[Start of Attachment]

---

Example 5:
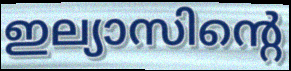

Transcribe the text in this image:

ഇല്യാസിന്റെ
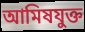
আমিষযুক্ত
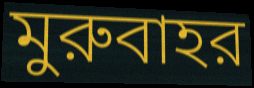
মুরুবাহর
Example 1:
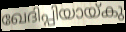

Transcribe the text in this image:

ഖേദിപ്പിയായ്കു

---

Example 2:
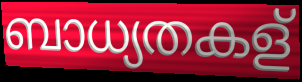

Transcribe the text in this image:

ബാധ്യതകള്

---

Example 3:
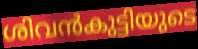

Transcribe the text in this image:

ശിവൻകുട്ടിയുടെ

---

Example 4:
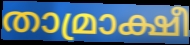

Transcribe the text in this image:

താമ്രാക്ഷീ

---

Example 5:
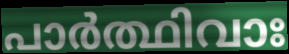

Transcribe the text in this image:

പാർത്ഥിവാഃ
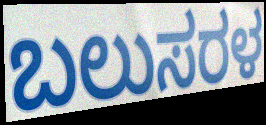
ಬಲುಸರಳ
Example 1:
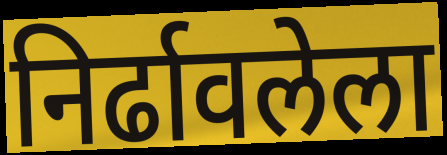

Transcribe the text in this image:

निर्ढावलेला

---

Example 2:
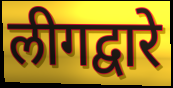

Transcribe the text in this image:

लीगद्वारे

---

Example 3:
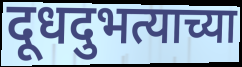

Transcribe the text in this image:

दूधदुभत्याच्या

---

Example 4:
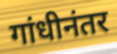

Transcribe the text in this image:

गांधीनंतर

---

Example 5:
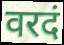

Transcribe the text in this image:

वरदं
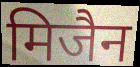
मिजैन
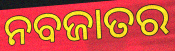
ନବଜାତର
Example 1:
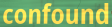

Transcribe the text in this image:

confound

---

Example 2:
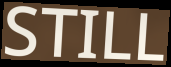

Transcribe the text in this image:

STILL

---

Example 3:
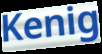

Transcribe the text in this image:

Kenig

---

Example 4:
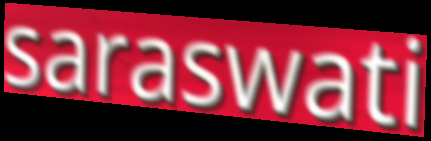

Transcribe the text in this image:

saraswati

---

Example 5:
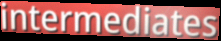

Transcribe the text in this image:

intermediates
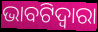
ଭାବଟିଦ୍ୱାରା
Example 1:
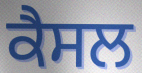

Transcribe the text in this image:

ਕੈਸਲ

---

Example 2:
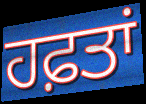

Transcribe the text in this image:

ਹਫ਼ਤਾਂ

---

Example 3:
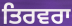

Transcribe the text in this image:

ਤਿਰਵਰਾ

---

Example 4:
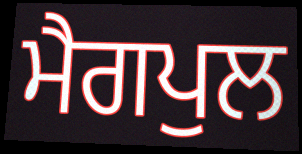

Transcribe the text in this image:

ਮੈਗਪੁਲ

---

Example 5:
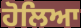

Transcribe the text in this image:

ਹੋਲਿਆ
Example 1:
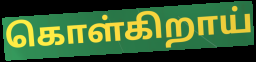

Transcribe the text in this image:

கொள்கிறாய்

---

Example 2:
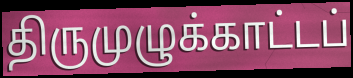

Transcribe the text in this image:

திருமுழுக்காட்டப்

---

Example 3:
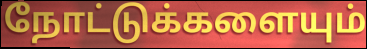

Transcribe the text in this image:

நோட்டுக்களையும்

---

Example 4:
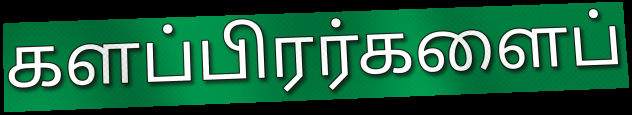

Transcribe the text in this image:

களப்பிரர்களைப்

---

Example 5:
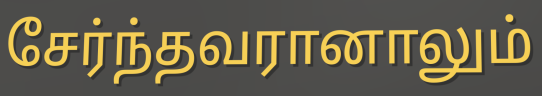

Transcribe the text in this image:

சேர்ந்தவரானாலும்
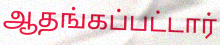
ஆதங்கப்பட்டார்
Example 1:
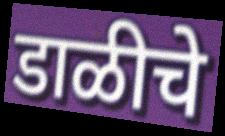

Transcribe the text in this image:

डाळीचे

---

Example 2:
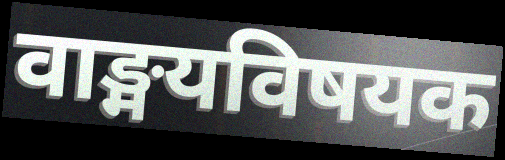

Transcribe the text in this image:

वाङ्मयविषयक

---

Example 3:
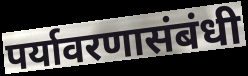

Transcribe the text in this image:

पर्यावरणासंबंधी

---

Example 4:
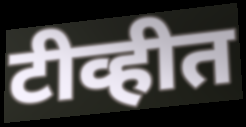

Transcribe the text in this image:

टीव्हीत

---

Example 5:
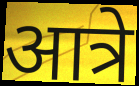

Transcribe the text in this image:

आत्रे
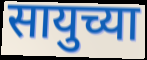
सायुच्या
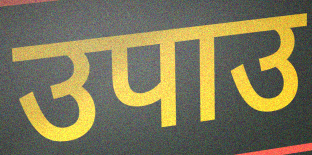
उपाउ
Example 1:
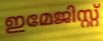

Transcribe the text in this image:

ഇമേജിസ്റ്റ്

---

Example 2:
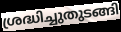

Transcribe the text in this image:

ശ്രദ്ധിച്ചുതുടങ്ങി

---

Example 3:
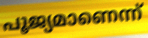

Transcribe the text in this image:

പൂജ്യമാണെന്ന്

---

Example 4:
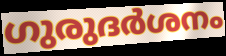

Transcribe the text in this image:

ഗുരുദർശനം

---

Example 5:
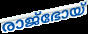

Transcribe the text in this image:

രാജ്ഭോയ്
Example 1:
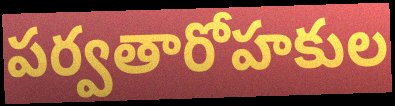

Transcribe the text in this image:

[End of Attachment]

> **Exercise aim**: Write out each entry word for word, images excluded.

> **Answer to the exercise**:
---

Example 5:

Transcribe the text in this image:

ഇല്യാസിന്റെ
আমিষযুক্ত
মুরুবাহর
Example 1:

Transcribe the text in this image:

ഖേദിപ്പിയായ്കു

---

Example 2:

Transcribe the text in this image:

ബാധ്യതകള്

---

Example 3:

Transcribe the text in this image:

ശിവൻകുട്ടിയുടെ

---

Example 4:

Transcribe the text in this image:

താമ്രാക്ഷീ

---

Example 5:

Transcribe the text in this image:

പാർത്ഥിവാഃ
ಬಲುಸರಳ
Example 1:

Transcribe the text in this image:

निर्ढावलेला

---

Example 2:

Transcribe the text in this image:

लीगद्वारे

---

Example 3:

Transcribe the text in this image:

दूधदुभत्याच्या

---

Example 4:

Transcribe the text in this image:

गांधीनंतर

---

Example 5:

Transcribe the text in this image:

वरदं
मिजैन
ନବଜାତର
Example 1:

Transcribe the text in this image:

confound

---

Example 2:

Transcribe the text in this image:

STILL

---

Example 3:

Transcribe the text in this image:

Kenig

---

Example 4:

Transcribe the text in this image:

saraswati

---

Example 5:

Transcribe the text in this image:

intermediates
ଭାବଟିଦ୍ୱାରା
Example 1:

Transcribe the text in this image:

ਕੈਸਲ

---

Example 2:

Transcribe the text in this image:

ਹਫ਼ਤਾਂ

---

Example 3:

Transcribe the text in this image:

ਤਿਰਵਰਾ

---

Example 4:

Transcribe the text in this image:

ਮੈਗਪੁਲ

---

Example 5:

Transcribe the text in this image:

ਹੋਲਿਆ
Example 1:

Transcribe the text in this image:

கொள்கிறாய்

---

Example 2:

Transcribe the text in this image:

திருமுழுக்காட்டப்

---

Example 3:

Transcribe the text in this image:

நோட்டுக்களையும்

---

Example 4:

Transcribe the text in this image:

களப்பிரர்களைப்

---

Example 5:

Transcribe the text in this image:

சேர்ந்தவரானாலும்
ஆதங்கப்பட்டார்
Example 1:

Transcribe the text in this image:

डाळीचे

---

Example 2:

Transcribe the text in this image:

वाङ्मयविषयक

---

Example 3:

Transcribe the text in this image:

पर्यावरणासंबंधी

---

Example 4:

Transcribe the text in this image:

टीव्हीत

---

Example 5:

Transcribe the text in this image:

आत्रे
सायुच्या
उपाउ
Example 1:

Transcribe the text in this image:

ഇമേജിസ്റ്റ്

---

Example 2:

Transcribe the text in this image:

ശ്രദ്ധിച്ചുതുടങ്ങി

---

Example 3:

Transcribe the text in this image:

പൂജ്യമാണെന്ന്

---

Example 4:

Transcribe the text in this image:

ഗുരുദർശനം

---

Example 5:

Transcribe the text in this image:

രാജ്ഭോയ്
Example 1:

Transcribe the text in this image:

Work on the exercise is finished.